**EXCERPTED DATA:**
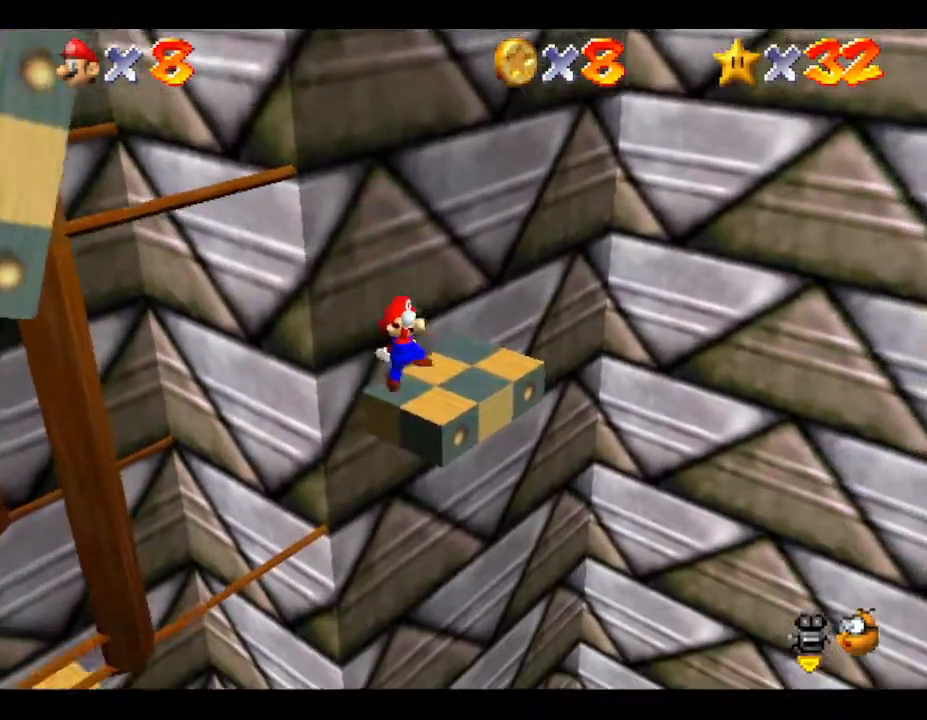
{"buttons": ["B"], "left_stick": "up", "events": []}
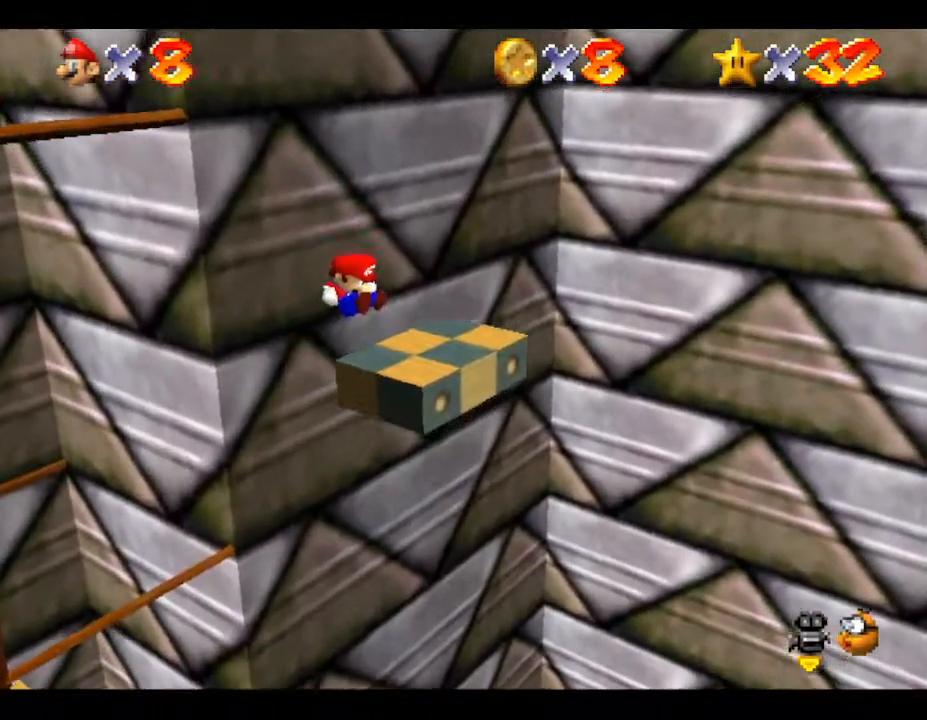
{"buttons": ["B"], "left_stick": "up", "events": []}
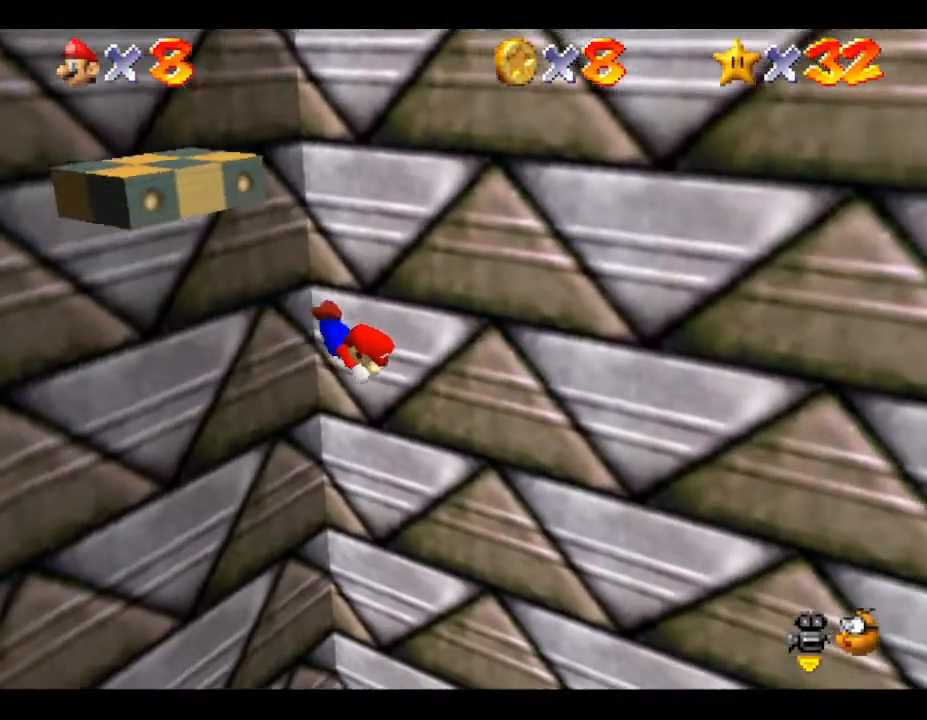
{"buttons": ["B"], "left_stick": "up", "events": []}
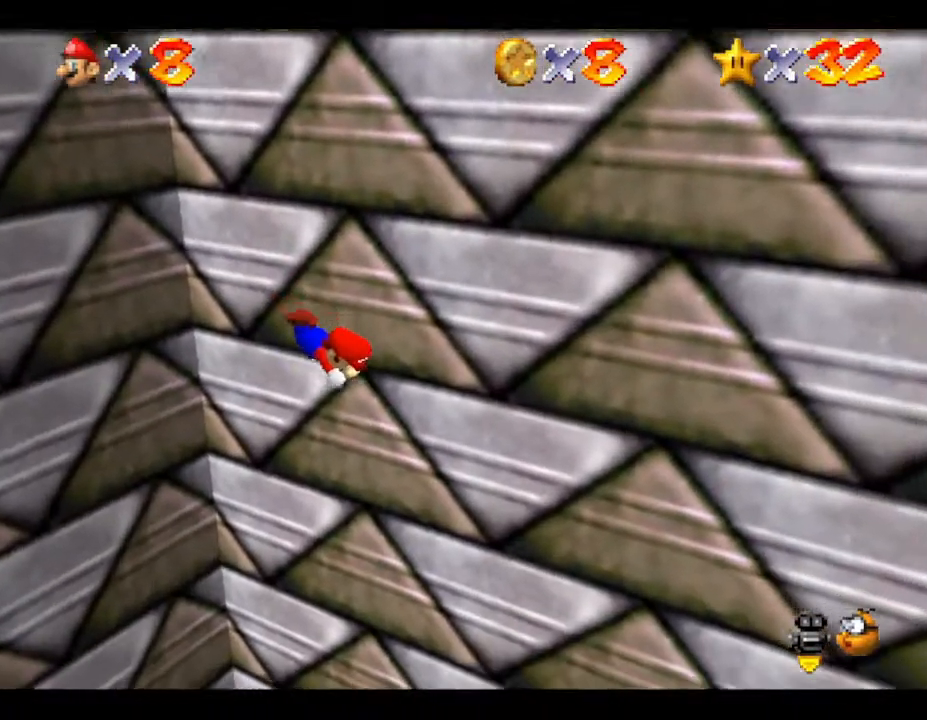
{"buttons": ["B"], "left_stick": "up", "events": []}
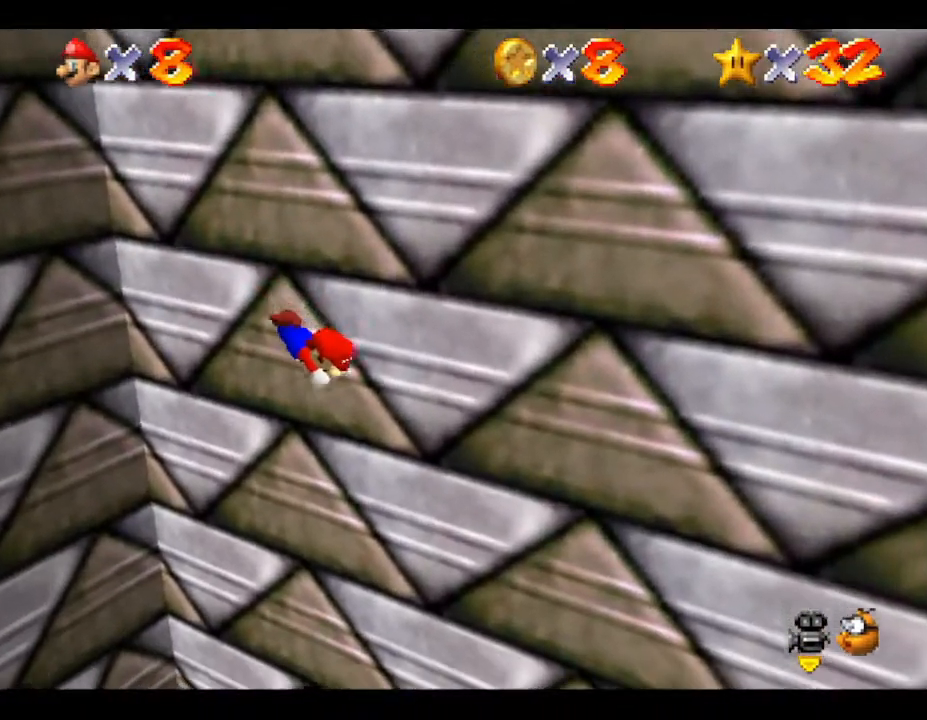
{"buttons": ["B"], "left_stick": "left", "events": [[317, "left_stick", "up-left"], [433, "left_stick", "left"]]}
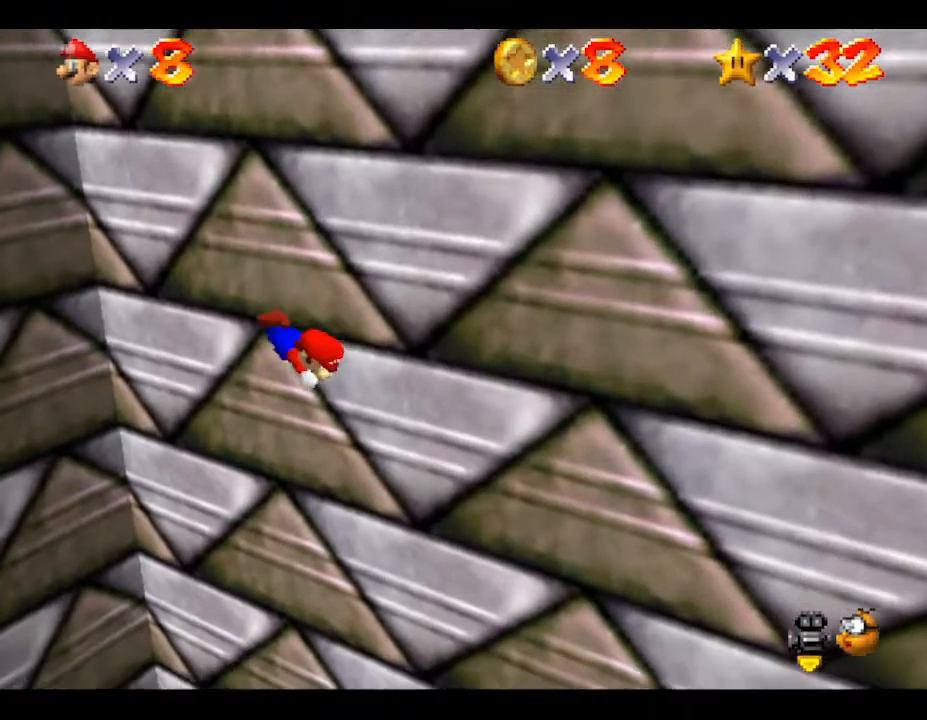
{"buttons": ["B"], "left_stick": "up", "events": [[483, "left_stick", "up"]]}
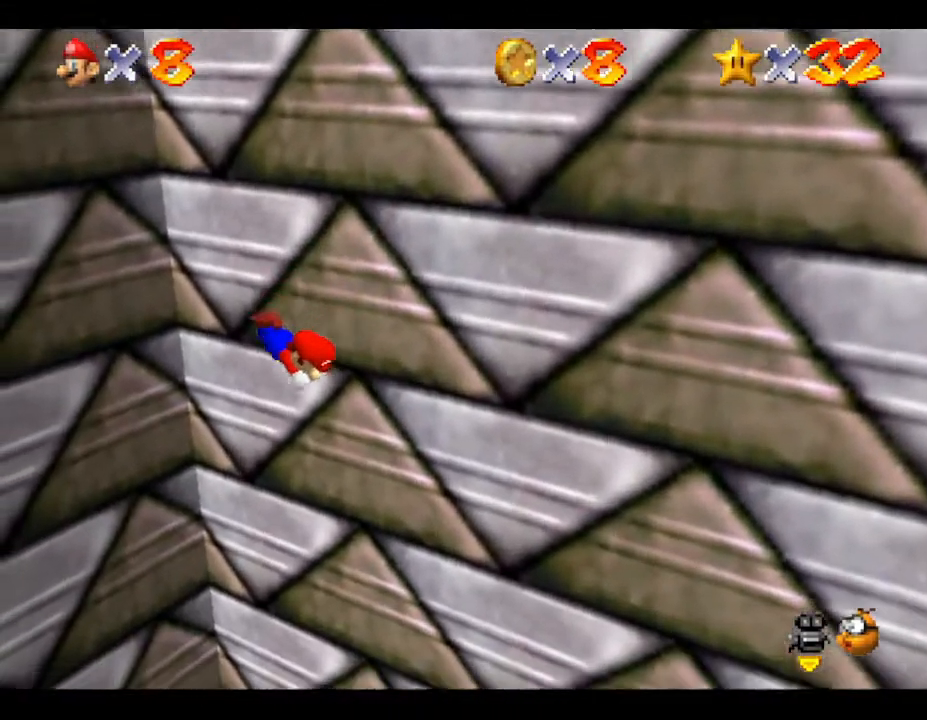
{"buttons": ["B"], "left_stick": "down-right", "events": [[167, "left_stick", "up-right"], [333, "left_stick", "right"], [483, "left_stick", "down-right"]]}
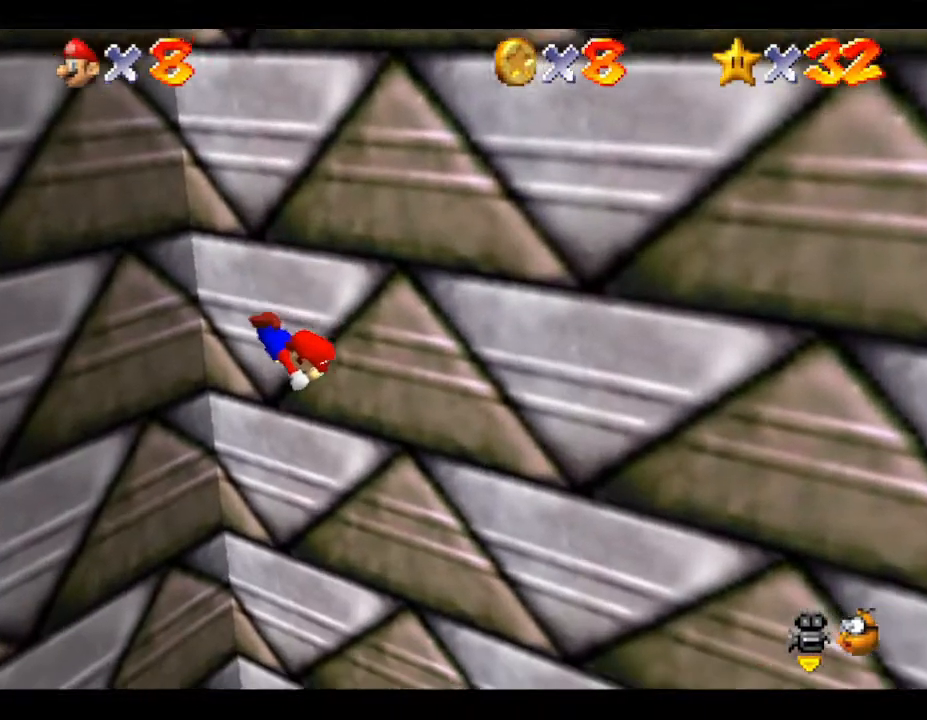
{"buttons": ["B"], "left_stick": "center", "events": [[333, "left_stick", "center"]]}
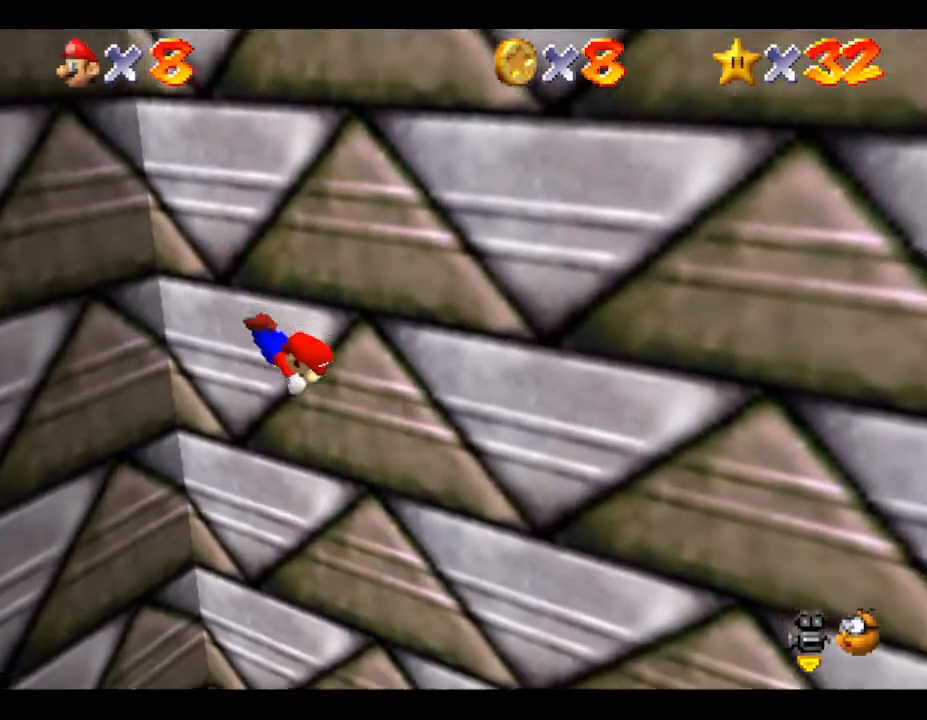
{"buttons": ["B"], "left_stick": "center", "events": []}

**EXERCISE GOAL:** Word for word, retype all of the data above, but include no pictures.

**TASK RESULT:**
{"buttons": ["B"], "left_stick": "up", "events": []}
{"buttons": ["B"], "left_stick": "up", "events": []}
{"buttons": ["B"], "left_stick": "up", "events": []}
{"buttons": ["B"], "left_stick": "up", "events": []}
{"buttons": ["B"], "left_stick": "left", "events": [[317, "left_stick", "up-left"], [433, "left_stick", "left"]]}
{"buttons": ["B"], "left_stick": "up", "events": [[483, "left_stick", "up"]]}
{"buttons": ["B"], "left_stick": "down-right", "events": [[167, "left_stick", "up-right"], [333, "left_stick", "right"], [483, "left_stick", "down-right"]]}
{"buttons": ["B"], "left_stick": "center", "events": [[333, "left_stick", "center"]]}
{"buttons": ["B"], "left_stick": "center", "events": []}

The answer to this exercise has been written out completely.